__Work to complete__: All lines in the records below with the word "макаронными" must be returned.

(Data shown begins)

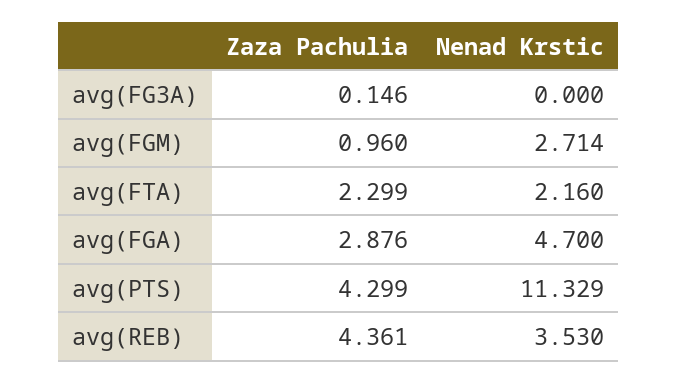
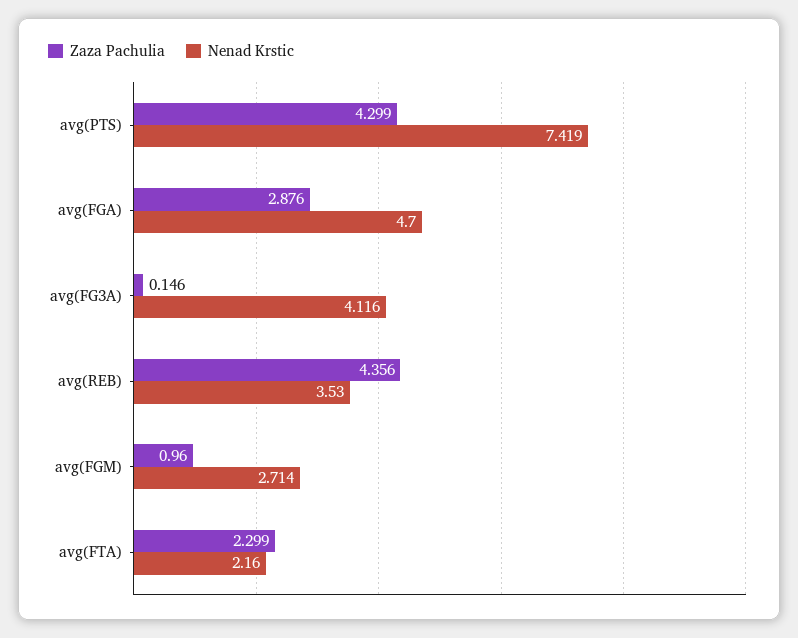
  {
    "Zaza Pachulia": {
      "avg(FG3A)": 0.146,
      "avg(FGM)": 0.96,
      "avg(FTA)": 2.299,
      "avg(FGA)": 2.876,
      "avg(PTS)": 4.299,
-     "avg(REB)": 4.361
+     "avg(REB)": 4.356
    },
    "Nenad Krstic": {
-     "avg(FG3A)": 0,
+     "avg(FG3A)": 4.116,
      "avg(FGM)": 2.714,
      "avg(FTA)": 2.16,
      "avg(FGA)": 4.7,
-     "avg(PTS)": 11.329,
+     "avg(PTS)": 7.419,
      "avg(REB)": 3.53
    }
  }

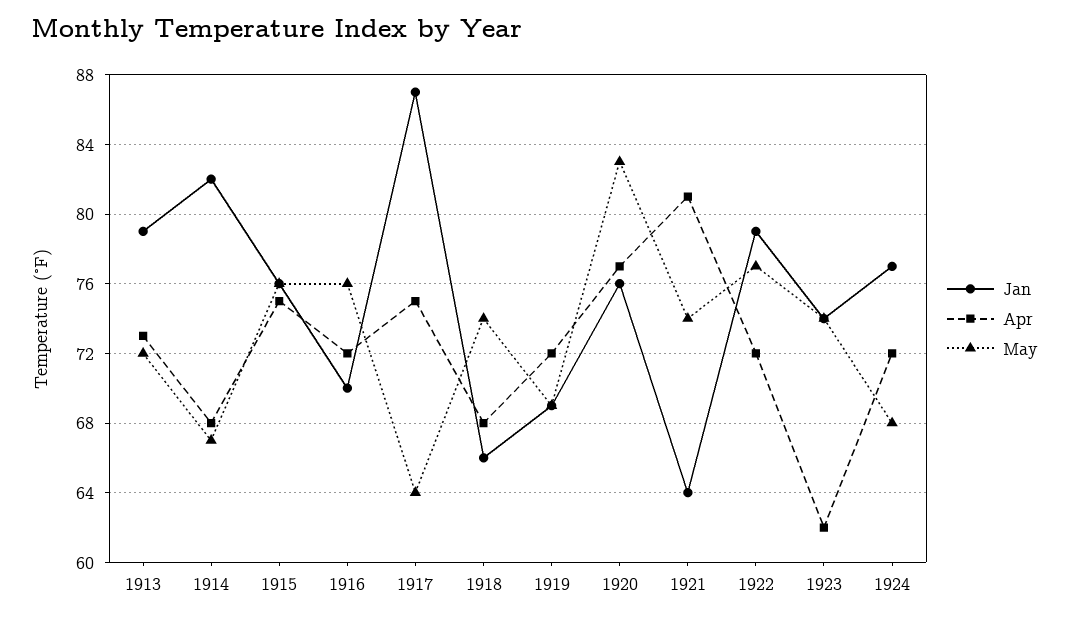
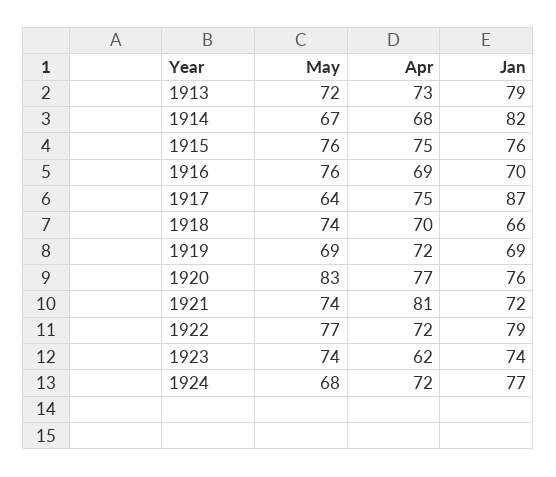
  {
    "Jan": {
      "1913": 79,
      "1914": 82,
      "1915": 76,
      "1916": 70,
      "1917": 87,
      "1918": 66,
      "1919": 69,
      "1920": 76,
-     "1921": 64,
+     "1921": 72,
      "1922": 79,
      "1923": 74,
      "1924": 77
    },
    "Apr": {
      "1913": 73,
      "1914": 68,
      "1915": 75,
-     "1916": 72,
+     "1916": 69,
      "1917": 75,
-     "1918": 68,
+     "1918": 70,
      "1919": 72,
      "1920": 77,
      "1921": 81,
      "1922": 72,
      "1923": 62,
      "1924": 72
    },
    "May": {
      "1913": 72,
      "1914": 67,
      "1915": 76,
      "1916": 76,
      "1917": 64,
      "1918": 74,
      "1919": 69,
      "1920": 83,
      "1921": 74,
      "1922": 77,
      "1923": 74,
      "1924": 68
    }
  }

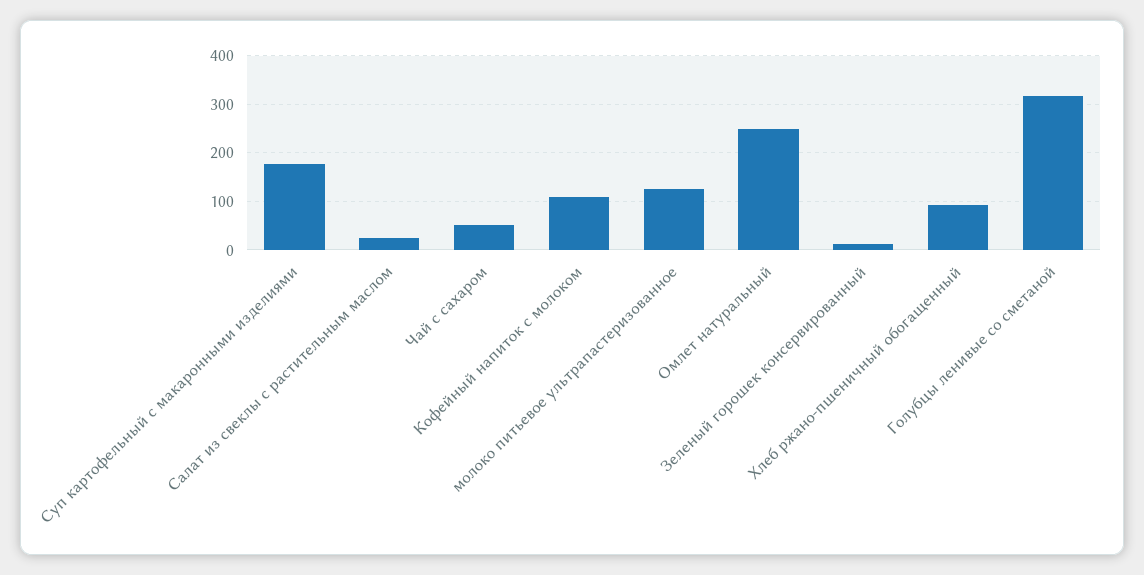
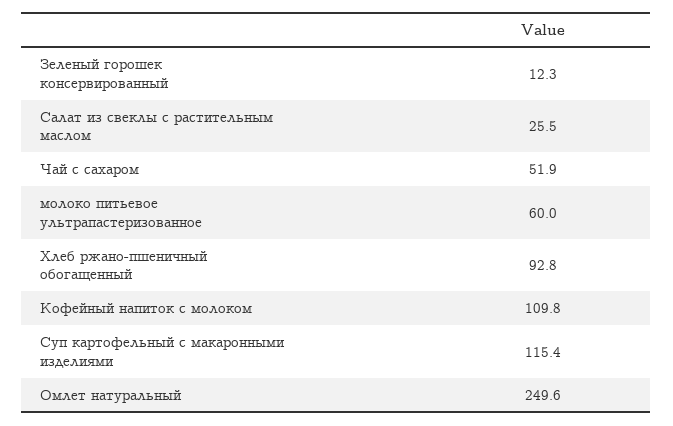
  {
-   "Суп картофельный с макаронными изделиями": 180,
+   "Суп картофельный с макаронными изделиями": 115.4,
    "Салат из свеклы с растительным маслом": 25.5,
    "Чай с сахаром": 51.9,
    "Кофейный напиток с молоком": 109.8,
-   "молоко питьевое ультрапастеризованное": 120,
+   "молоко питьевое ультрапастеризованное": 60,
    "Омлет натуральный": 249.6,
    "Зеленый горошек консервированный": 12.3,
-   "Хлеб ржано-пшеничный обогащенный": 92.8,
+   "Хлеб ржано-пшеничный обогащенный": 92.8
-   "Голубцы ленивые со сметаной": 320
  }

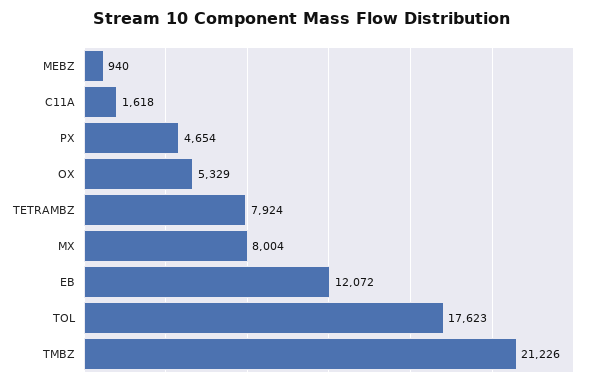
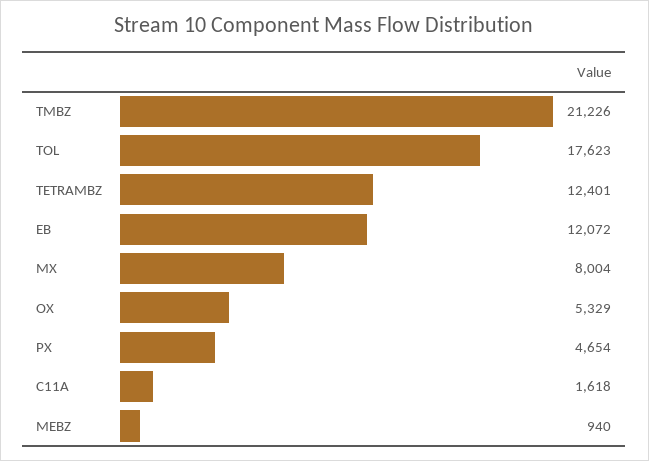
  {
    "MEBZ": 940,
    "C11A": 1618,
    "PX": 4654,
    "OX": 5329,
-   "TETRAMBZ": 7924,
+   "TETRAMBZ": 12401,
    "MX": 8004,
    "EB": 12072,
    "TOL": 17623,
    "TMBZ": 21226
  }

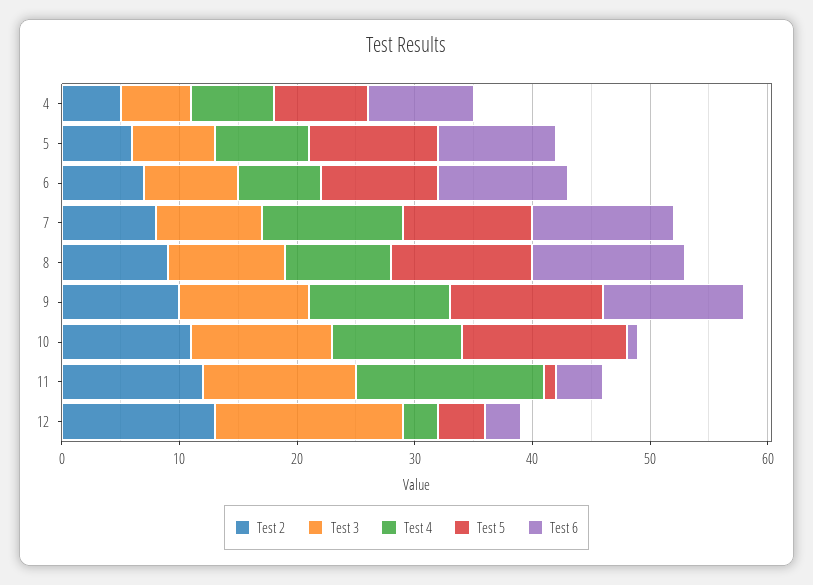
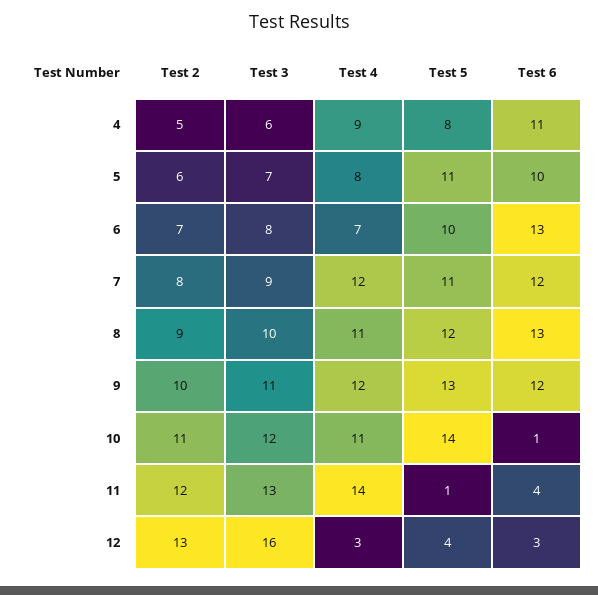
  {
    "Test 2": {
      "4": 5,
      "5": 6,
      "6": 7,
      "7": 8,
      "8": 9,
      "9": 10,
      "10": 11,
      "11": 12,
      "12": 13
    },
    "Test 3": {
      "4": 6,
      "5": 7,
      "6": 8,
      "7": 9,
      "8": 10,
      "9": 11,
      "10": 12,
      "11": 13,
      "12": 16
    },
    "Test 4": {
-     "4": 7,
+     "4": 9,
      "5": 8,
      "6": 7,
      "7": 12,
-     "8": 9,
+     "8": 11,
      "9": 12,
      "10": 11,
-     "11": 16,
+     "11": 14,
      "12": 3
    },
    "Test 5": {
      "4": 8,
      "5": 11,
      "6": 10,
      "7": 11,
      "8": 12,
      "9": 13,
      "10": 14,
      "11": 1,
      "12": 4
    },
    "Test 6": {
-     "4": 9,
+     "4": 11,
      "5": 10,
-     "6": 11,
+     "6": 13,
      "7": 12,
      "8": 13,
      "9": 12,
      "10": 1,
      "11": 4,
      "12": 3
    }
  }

(Data shown ends)

__Response area__:
-   "Суп картофельный с макаронными изделиями": 180,
+   "Суп картофельный с макаронными изделиями": 115.4,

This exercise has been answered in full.